According to a request by Yad Vashem, Israeli citizenship will be granted to the French Nazi hunter advocate Serge Klarsfeld who has unceasingly worked in the long struggle against Nazi criminals, even though Klarsfeld does not reside in Israel.
The book 'The Holocaust Industry' by Norman Finkelstein, an American academic, Jew and son of a Holocaust survivor, has been published in France. It will be recalled that in his book, Finkelstein calls for the German authorities not to give in to the blackmail concerning the Holocaust and compensation for it. Finkelstein also claims that Jewish blackmail regarding compensation in Germany and Switzerland is the most deciding factor in renewed anti-Semitism. The organization 'Lawyers Without Boundaries', announced through its president, the French advocate William Goldnadel, that it is filing suit against Finkelstein and his book for 'racial slander' and 'incitement to racial hatred'. Goldnadel declared that the accusation that Jews conspire to use the Holocaust to facilitate Israel's struggle against the Arabs is identical with the theory of Roger Garaudy who has already been convicted of Holocaust denial and racial slander.
The newspaper 'Pagina 12' published the cover story on the new book 'Hitler's Shadow' by the journalist-researcher Raul Kollmann, who writes for the newspaper, on Neo-Nazi groups in Argentina. In the book Kollman describes the connection of the Buenos Aires provincial police with almost every case of Jewish cemetery desecration, most of them in the province. The journalist publishes the testimony of Neo-Nazis who participated in anti-Semitic actions. These people are active in the Patriotic New Social Order Party (PNOSP). Kollman exposes the ties between police officers and the PNOSP organization.
Professor Jan Thomas Gross' new book 'Neighbors' exposes the massacre of Jews in the small Polish town of Jedwabne, where some 1600 Jews were murdered, most of them burnt alive. This massacre was carried out by Polish neighbors, and not as formerly assumed, by the occupying Nazi forces. The book continues to arouse strong reverberations throughout Poland and its publication reawakened the public debate on antisemitism. The important weekly 'Wprost' published articles and a poll whose results confirm the assumption that a stereotype hostile attitude towards the Jews is widespread and that a certain degree of popular anti-Semitism prevails.
In a program broadcast over the Dutch television network NCRV, Prof. Roland Raes, vice-president of the Belgian radical right party 'Vlaams Blok', claimed that he rejects the idea that the Holocaust was a 'plan for genocide'. Raes emphasized that many experts have for a long time doubted the existence of the gas chambers and death camps and reiterated the traditional revisionist declarations on the exaggerated number of Holocaust victims.

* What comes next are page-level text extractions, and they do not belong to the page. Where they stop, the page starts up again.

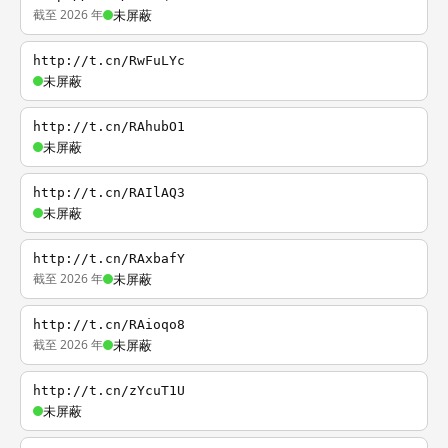
截至 2026 年
未屏蔽
http://t.cn/RwFuLYc
未屏蔽
http://t.cn/RAhubO1
未屏蔽
http://t.cn/RAIlAQ3
未屏蔽
http://t.cn/RAxbafY
截至 2026 年
未屏蔽
http://t.cn/RAioqo8
截至 2026 年
未屏蔽
http://t.cn/zYcuT1U
未屏蔽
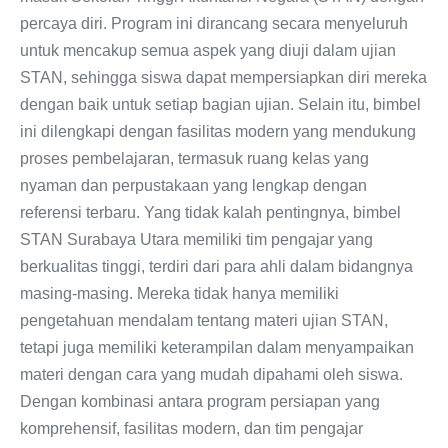
percaya diri. Program ini dirancang secara menyeluruh
untuk mencakup semua aspek yang diuji dalam ujian
STAN, sehingga siswa dapat mempersiapkan diri mereka
dengan baik untuk setiap bagian ujian. Selain itu, bimbel
ini dilengkapi dengan fasilitas modern yang mendukung
proses pembelajaran, termasuk ruang kelas yang
nyaman dan perpustakaan yang lengkap dengan
referensi terbaru. Yang tidak kalah pentingnya, bimbel
STAN Surabaya Utara memiliki tim pengajar yang
berkualitas tinggi, terdiri dari para ahli dalam bidangnya
masing-masing. Mereka tidak hanya memiliki
pengetahuan mendalam tentang materi ujian STAN,
tetapi juga memiliki keterampilan dalam menyampaikan
materi dengan cara yang mudah dipahami oleh siswa.
Dengan kombinasi antara program persiapan yang
komprehensif, fasilitas modern, dan tim pengajar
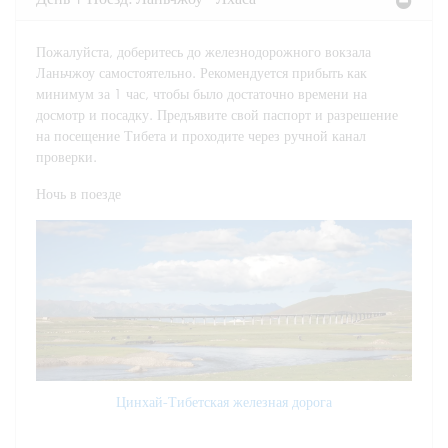
Пожалуйста, доберитесь до железнодорожного вокзала
Ланьчжоу самостоятельно. Рекомендуется прибыть как
минимум за 1 час, чтобы было достаточно времени на
досмотр и посадку. Предъявите свой паспорт и разрешение
на посещение Тибета и проходите через ручной канал
проверки.
Ночь в поезде
Цинхай-Тибетская железная дорога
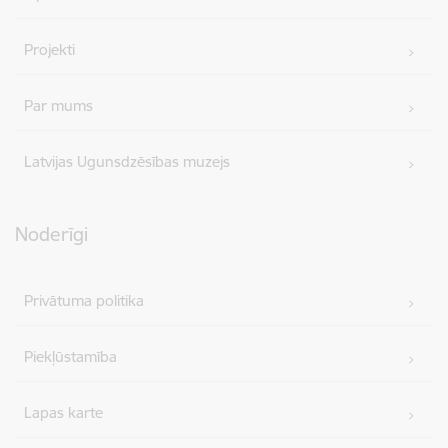
Projekti
Par mums
Latvijas Ugunsdzēsības muzejs
Noderīgi
Privātuma politika
Piekļūstamība
Lapas karte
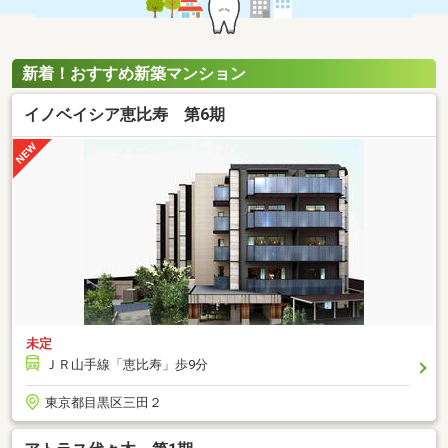
新着！おすすめ新築マンション
イノベイシア恵比寿 第6期
未定
ＪＲ山手線「恵比寿」歩9分
東京都目黒区三田２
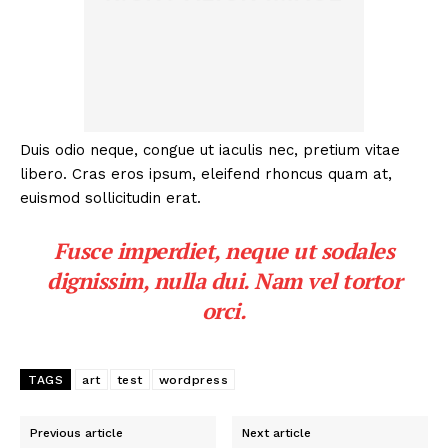
Duis odio neque, congue ut iaculis nec, pretium vitae
libero. Cras eros ipsum, eleifend rhoncus quam at,
euismod sollicitudin erat.
Fusce imperdiet, neque ut sodales
dignissim, nulla dui. Nam vel tortor
orci.
TAGS
art
test
wordpress
Previous article
Next article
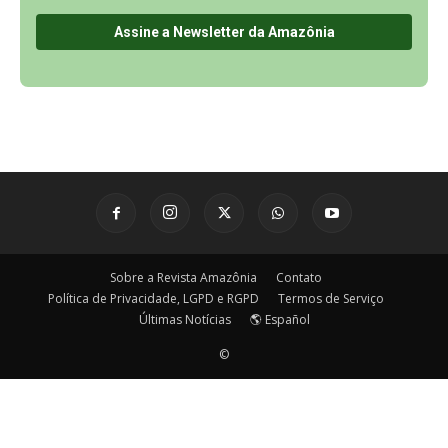
Sobre a Revista Amazônia
Contato
Política de Privacidade, LGPD e RGPD
Termos de Serviço
Últimas Notícias
🌎 Español
©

With the publication of his statements in Belgium, which was widely covered in the Belgian media, Raes announced that he was resigning his position as leader of the Vlaams Blok. Raes remarks aroused sharp criticism from representatives of the entire political spectrum in Belgium.
A court in Vilnius convicted Kazys Gimzauskas, deputy commander of the Lithuanian security police during the Second World War, of crimes against humanity. Gimzauskas' unit was responsible for the murder of thousands of Jews during the war. Gimzauskas, who is 93 and suffering from Alzheimer's disease, will however not serve his sentence as convicted. According to the Israeli branch of the Wiesenthal Institute, the conviction is an important precedent as it is the first conviction of a war criminal from the Holocaust period in a CIS (Commonwealth of Independent States) country.